╔══

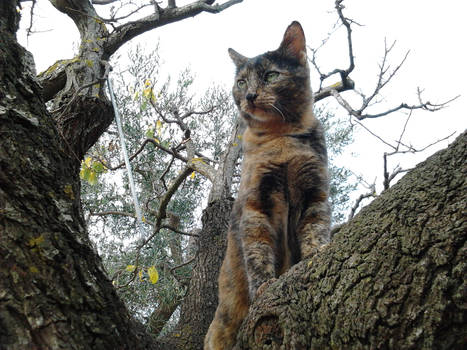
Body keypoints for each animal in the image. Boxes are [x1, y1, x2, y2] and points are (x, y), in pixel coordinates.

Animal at [206, 21, 332, 350]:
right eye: (240, 81)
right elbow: (258, 251)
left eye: (271, 76)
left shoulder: (315, 192)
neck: (281, 138)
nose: (250, 95)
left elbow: (315, 227)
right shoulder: (256, 205)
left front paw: (316, 253)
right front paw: (264, 285)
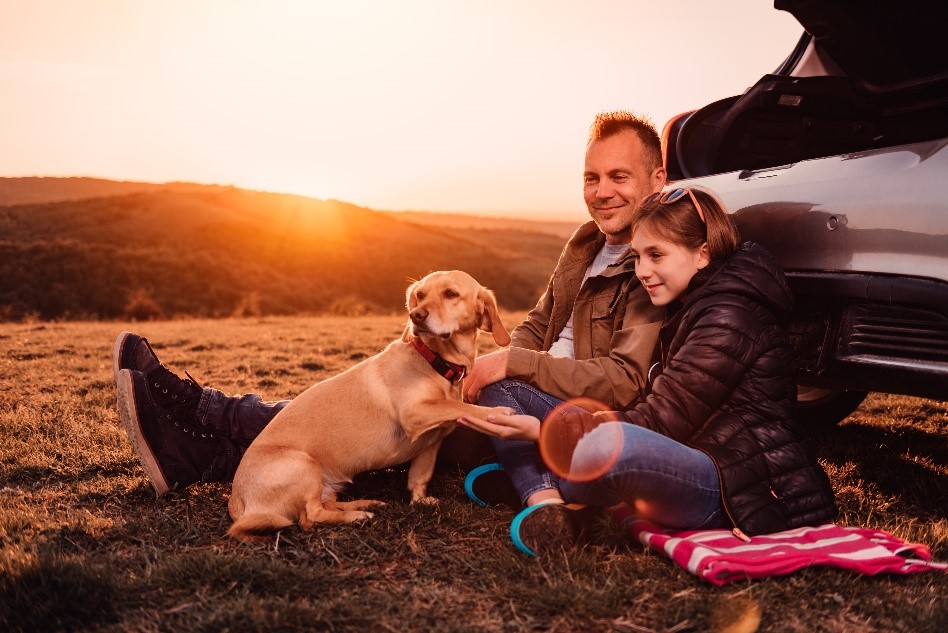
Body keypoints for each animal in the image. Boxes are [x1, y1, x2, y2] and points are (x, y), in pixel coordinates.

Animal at [227, 270, 516, 540]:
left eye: (451, 294)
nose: (416, 316)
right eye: (420, 295)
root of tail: (237, 504)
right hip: (304, 464)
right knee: (312, 516)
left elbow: (420, 478)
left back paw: (365, 503)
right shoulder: (415, 413)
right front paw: (495, 412)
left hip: (324, 482)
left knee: (327, 506)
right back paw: (357, 515)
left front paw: (420, 500)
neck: (436, 361)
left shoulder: (431, 443)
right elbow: (459, 407)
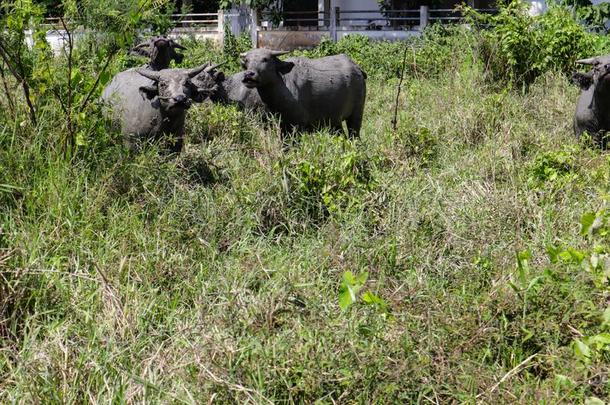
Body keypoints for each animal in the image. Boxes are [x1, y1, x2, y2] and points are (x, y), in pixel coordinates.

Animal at [236, 48, 366, 137]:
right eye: (247, 61)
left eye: (265, 59)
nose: (248, 74)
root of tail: (358, 69)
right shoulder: (282, 125)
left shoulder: (296, 126)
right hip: (334, 120)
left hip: (356, 114)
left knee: (354, 134)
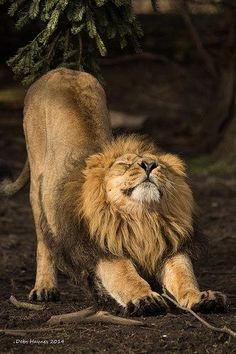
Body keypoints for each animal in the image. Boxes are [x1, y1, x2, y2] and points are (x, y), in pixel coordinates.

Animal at [0, 68, 228, 316]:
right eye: (126, 164)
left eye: (159, 165)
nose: (149, 164)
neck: (142, 217)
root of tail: (62, 70)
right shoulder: (105, 250)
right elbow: (126, 277)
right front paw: (144, 298)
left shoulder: (169, 247)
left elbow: (184, 277)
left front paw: (202, 298)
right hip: (37, 185)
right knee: (44, 241)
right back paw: (45, 288)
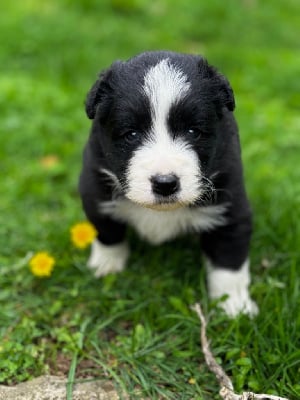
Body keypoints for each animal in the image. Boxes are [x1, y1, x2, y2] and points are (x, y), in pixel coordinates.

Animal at [79, 50, 258, 318]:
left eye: (193, 132)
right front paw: (106, 264)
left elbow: (229, 260)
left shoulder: (230, 202)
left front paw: (234, 305)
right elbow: (107, 230)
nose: (165, 183)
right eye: (131, 134)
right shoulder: (95, 186)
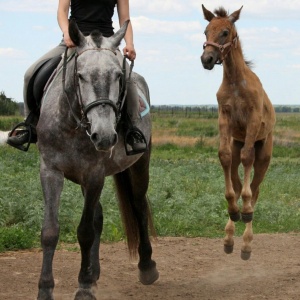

╚══

Copy the records exactly as they appear, leaving every picture out.

▶ _Task answer_:
Body keypoints for each animal in the image. Boxes are [x1, y1, x2, y2] and points are (x, y), in pixel coordinates.

Animal at [206, 21, 332, 350]:
right eye: (240, 81)
right elbow: (258, 251)
left eye: (271, 76)
left shoulder: (315, 192)
neck: (281, 138)
nose: (250, 95)
left elbow: (315, 227)
right shoulder: (256, 205)
left front paw: (316, 253)
right front paw: (264, 285)
Body keypoints for each animal in the image. Boxes are [x1, y1, x2, y2] and points are (x, y), in pixel coordinates.

Animal at [227, 270, 516, 540]:
left eye: (451, 294)
nose: (416, 316)
right eye: (420, 295)
root of tail: (237, 504)
right hip: (304, 464)
right knee: (312, 516)
left elbow: (420, 478)
left back paw: (365, 503)
right shoulder: (415, 413)
right front paw: (495, 412)
left hip: (324, 482)
left knee: (327, 506)
right back paw: (357, 515)
left front paw: (420, 500)
neck: (436, 361)
left shoulder: (431, 443)
right elbow: (459, 407)
Body keypoints for each animal in the image. Boxes are [x1, y1, x2, y2] and points are (x, y), in pixel coordinates.

Animal at [236, 48, 366, 137]:
right eye: (247, 61)
left eye: (265, 59)
nose: (248, 74)
root of tail: (358, 69)
right shoulder: (282, 125)
left shoulder: (296, 126)
right hip: (334, 120)
left hip: (356, 114)
left knee: (354, 134)
Body keypoints for each animal in the image. Boxes are [x1, y1, x2, y2] and points are (x, y), in pixel coordinates.

Animal at [0, 68, 228, 316]:
right eye: (126, 164)
left eye: (159, 165)
nose: (149, 164)
neck: (142, 217)
root of tail: (62, 70)
right shoulder: (105, 250)
right elbow: (126, 277)
right front paw: (144, 298)
left shoulder: (169, 247)
left elbow: (184, 277)
left front paw: (202, 298)
right hip: (37, 185)
right knee: (44, 241)
right back paw: (45, 288)
Body keypoints for each animal in the image. Boxes are [x1, y1, x2, y2] and points are (x, y), in pixel coordinates.

Animal at [79, 50, 258, 318]:
left eye: (193, 132)
right front paw: (106, 264)
left elbow: (229, 260)
left shoulder: (230, 202)
left front paw: (234, 305)
right elbow: (107, 230)
nose: (165, 183)
right eye: (131, 134)
right shoulder: (95, 186)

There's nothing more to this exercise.